Autor da proposta indecente, Vicente Cândido é considerado "petista orgânico" e tem, entre seus amigos, sócios da empresa de telefonia, que tem interesse em resolver a situação de multas superiores a 10 bilhões de reais

Por Rodrigo Rangel Materia seguir SEGUIR Materia seguir SEGUINDO 24 ago 2013, 10h02

No fim de 2008, uma canetada do então presidente Lula permitiu a compra da Brasil Telecom pela Oi, uma das mais complexas e questionadas transações do mercado brasileiro nos últimos tempos. A assinatura aposta por Lula no decreto que abriu caminho para o negócio foi justificada com um argumento repleto de ufanismo: era preciso criar um gigante nacional no setor de telecomunicações para competir em condições de igualdade com as concorrentes internacionais. A operação bilionária foi cercada de polêmica por outras razões. Primeiro, porque a Oi fechou o negócio graças a um generoso financiamento público. Além disso, a empresa tinha e tem entre seus controladores o empresário Sérgio Andrade, amigo do peito de Lula desde os tempos em que o petista era um eterno candidato a presidente. E a mesma Oi, três anos antes, investira 5 milhões de reais na Gamecorp, uma empresa até então desconhecida pertencente a um dos filhos do presidente. À parte as polêmicas, a supertele nacional não decolou como planejado e o discurso nacionalista logo caiu por terra – e com a ajuda do próprio petista, que meses antes de deixar o Planalto criou as condições para que a Portugal Telecom comprasse uma parte da companhia.

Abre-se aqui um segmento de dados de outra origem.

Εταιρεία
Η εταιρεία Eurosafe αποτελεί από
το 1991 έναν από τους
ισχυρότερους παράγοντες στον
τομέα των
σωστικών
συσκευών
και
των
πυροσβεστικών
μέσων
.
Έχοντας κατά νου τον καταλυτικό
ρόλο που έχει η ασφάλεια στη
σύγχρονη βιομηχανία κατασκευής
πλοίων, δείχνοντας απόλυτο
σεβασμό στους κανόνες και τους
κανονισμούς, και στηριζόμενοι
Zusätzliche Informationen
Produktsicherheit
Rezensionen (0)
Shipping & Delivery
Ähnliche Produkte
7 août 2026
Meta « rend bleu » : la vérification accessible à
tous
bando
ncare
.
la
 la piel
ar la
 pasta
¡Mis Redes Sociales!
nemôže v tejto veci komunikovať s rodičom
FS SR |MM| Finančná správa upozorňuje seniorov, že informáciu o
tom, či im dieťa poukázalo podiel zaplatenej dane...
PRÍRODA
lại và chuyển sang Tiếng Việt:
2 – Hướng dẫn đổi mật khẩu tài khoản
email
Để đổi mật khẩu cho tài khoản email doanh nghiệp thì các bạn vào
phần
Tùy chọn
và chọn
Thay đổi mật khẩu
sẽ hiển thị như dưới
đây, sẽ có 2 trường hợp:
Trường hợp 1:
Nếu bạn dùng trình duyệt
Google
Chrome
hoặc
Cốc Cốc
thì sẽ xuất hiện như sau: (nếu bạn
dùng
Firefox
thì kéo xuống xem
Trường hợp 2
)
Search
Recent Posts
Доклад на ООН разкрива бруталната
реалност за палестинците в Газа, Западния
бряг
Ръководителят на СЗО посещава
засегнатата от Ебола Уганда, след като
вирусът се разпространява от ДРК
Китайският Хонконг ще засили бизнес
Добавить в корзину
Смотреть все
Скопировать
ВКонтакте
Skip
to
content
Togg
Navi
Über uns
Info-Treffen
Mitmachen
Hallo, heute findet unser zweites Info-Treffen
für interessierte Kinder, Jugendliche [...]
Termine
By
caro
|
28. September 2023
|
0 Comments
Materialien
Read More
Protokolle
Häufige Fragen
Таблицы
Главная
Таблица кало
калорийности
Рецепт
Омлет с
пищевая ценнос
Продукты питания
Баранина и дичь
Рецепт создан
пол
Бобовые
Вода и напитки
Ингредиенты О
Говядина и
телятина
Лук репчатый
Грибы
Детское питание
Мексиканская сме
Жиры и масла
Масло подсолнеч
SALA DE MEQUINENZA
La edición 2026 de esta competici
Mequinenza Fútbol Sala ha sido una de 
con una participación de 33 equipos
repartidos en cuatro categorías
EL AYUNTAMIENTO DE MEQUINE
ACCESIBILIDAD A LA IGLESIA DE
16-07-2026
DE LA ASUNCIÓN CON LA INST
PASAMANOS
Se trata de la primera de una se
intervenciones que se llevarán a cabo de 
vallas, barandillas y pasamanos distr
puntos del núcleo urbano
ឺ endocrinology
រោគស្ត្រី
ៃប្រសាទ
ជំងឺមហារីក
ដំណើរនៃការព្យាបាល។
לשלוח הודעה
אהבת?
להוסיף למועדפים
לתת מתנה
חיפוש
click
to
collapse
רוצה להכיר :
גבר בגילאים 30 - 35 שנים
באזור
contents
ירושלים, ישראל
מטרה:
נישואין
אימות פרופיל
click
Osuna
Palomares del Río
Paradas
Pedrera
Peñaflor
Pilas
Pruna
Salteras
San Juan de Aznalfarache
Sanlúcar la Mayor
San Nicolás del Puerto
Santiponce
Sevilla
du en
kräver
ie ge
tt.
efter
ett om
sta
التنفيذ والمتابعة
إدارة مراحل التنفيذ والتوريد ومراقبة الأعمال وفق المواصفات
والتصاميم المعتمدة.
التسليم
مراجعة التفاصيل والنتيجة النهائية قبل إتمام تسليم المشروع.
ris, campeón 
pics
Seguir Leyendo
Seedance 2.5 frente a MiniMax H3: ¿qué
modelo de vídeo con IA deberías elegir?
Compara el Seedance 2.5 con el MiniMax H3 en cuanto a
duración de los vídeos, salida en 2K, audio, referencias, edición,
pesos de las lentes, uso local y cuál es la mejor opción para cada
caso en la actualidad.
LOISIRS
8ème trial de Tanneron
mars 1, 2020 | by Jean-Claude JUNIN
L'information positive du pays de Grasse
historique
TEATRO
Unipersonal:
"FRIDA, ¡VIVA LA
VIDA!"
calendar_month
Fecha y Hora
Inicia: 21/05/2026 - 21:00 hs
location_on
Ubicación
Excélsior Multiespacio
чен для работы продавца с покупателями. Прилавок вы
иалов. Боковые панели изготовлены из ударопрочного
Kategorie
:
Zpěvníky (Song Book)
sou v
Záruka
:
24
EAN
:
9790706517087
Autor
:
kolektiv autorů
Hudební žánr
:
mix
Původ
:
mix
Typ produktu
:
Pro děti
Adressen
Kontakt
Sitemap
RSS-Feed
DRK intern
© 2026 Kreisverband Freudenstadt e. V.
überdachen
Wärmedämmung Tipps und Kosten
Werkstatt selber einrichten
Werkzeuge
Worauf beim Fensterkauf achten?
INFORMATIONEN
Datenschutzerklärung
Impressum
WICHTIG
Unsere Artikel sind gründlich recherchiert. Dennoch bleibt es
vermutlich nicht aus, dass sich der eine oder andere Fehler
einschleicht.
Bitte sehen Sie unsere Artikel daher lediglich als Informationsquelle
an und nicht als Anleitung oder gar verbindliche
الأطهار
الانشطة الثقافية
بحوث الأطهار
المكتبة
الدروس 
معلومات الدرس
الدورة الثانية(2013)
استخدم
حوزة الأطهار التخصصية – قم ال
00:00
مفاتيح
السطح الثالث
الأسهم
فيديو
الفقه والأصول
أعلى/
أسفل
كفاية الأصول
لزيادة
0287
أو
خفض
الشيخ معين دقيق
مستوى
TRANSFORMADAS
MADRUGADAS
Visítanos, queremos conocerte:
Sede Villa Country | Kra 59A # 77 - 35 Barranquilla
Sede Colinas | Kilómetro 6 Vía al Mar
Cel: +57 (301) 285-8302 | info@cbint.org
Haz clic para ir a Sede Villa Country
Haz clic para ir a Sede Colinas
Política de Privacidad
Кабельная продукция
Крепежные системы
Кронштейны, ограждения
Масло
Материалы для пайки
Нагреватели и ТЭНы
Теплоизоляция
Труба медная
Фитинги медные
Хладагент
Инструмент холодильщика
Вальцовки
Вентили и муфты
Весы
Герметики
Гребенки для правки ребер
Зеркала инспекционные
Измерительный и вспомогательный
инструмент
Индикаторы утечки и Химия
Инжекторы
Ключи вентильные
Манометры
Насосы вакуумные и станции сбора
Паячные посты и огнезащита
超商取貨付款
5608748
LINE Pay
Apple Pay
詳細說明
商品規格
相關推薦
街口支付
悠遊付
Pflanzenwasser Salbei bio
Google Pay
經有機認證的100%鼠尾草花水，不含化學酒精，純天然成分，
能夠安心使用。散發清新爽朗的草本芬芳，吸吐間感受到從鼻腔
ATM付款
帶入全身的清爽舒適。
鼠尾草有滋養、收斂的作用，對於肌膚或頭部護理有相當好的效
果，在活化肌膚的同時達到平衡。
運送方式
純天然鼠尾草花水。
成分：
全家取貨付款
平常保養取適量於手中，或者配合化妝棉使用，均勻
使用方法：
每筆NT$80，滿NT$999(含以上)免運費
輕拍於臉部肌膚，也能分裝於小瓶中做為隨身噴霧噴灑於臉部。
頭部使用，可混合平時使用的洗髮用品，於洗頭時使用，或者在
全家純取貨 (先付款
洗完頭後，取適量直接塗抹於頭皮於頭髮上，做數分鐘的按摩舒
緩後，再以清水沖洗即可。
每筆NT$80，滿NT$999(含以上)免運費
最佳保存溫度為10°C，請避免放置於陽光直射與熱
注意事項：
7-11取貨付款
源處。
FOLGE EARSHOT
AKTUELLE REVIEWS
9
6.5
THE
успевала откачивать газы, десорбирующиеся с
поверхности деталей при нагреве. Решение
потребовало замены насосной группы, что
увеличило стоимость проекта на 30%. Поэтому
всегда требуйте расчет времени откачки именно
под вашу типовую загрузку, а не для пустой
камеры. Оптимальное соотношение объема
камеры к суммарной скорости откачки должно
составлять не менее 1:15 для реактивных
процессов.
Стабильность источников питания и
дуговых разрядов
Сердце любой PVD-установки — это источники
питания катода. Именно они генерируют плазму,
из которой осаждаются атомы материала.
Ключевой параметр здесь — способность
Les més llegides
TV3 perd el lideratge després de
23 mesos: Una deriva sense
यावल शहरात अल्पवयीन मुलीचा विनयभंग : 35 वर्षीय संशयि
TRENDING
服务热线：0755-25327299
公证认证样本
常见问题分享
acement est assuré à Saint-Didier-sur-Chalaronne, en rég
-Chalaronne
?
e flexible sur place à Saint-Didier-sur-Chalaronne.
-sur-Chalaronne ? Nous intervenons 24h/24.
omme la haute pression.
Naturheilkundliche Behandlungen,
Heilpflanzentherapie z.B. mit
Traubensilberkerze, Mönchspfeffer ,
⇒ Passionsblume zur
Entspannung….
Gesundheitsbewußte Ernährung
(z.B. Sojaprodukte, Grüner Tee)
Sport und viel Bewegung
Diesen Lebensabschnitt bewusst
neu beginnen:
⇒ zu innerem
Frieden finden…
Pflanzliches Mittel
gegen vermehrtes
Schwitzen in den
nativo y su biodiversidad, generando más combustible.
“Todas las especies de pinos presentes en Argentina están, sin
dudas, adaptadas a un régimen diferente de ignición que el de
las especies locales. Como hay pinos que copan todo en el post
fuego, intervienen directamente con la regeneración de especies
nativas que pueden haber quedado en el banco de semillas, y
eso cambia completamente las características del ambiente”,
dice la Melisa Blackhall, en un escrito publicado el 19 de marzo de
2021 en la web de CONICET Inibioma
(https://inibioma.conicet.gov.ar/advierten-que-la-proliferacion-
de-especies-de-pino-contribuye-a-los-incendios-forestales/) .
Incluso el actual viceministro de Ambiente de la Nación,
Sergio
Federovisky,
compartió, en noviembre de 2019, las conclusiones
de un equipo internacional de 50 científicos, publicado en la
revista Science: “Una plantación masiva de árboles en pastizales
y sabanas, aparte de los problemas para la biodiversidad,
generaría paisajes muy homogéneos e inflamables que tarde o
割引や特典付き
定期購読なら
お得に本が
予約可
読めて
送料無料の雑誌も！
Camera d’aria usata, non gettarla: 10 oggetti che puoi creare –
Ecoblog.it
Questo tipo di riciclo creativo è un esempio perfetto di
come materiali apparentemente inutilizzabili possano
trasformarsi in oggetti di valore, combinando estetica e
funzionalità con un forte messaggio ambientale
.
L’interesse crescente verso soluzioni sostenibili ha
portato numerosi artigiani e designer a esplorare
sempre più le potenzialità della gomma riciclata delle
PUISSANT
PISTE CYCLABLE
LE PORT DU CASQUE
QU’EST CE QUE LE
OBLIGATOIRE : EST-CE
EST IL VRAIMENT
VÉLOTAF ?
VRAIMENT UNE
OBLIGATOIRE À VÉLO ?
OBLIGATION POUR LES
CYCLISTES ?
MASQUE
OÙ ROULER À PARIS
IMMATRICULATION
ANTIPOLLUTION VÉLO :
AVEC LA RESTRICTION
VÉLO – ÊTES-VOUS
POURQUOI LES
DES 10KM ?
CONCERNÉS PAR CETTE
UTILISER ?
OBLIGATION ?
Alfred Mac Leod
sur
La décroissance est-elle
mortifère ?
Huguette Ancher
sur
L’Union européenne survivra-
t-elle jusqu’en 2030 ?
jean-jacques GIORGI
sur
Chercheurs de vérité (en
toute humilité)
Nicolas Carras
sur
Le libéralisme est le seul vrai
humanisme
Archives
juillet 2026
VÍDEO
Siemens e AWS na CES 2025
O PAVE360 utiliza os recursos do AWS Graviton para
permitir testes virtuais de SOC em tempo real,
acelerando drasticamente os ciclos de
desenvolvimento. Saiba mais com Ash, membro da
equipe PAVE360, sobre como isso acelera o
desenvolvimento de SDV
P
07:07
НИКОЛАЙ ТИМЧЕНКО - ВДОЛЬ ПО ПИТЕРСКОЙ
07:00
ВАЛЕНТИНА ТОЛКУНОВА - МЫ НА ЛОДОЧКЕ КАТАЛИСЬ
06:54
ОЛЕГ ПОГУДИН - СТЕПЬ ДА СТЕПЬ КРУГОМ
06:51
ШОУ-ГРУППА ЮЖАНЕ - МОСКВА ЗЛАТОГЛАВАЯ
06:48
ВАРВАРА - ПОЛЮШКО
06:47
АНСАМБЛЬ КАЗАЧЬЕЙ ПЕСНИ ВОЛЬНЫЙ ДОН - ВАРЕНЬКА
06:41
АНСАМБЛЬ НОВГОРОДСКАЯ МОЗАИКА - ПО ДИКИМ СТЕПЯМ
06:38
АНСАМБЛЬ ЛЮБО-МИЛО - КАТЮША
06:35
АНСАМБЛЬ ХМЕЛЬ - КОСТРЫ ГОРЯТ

Com o passar do tempo, porém, a Oi perdeu valor de mercado, viu aumentar suas dívidas em proporções cavalares e hoje enfrenta sérias dificuldades para investir, o que para uma empresa do ramo de telecomunicações é quase como uma sentença de morte. O destino da companhia é motivo de preocupação para o governo e para o ex-presidente Lula. Em especial, pela possibilidade de o insucesso da empresa causar danos políticos às portas de uma campanha presidencial em que o PT pretende estender sua permanência no poder. Como explicar a ruína de um megaprojeto liderado pela maior estrela do partido e bancado em grande medida com dinheiro dos cofres públicos? Uma tarefa difícil, certamente. É legítimo que haja um esforço para ajudar uma empresa nacional. É legítimo que esse esforço também envolva agentes políticos. O que não é legítimo é a solução do problema passar por lobbies obscuros, negociatas entre partidos e até uma criminosa proposta de pagamento de propina a um servidor público em troca de uma ajuda à empresa – episódio que aconteceu no início do mês nas dependências do Congresso Nacional, em Brasília, envolvendo o deputado federal Vicente Cândido, do PT de São Paulo, e o conselheiro Marcelo Bechara, da Agência Nacional de Telecomunicações (Anatel).

Indicado para o cargo pelo PMDB, em 6 de agosto Marcelo Bechara foi ao gabinete do deputado depois de receber um telefonema do parlamentar convidando-o para uma visita. Entre uma conversa e outra, Cândido engrenou o assunto principal: a cobrança de multas bilionárias aplicadas à Oi pela agência. Advogado por formação, Bechara é conhecido por sua capacidade de formatar soluções jurídicas para questões aparentemente insolúveis. Ele fora o relator de uma proposta que pode dar um alívio e tanto ao combalido caixa da empresa e que será debatida em breve no conselho diretor da Anatel. A proposta regulamenta a cobrança de multas aplicadas às companhias telefônicas. As da Oi, atualmente, somam mais de 10 bilhões de reais – uma cifra astronômica em todos os aspectos, ainda mais se comparada ao valor de mercado da companhia, estimado em menos de 8 bilhões de reais.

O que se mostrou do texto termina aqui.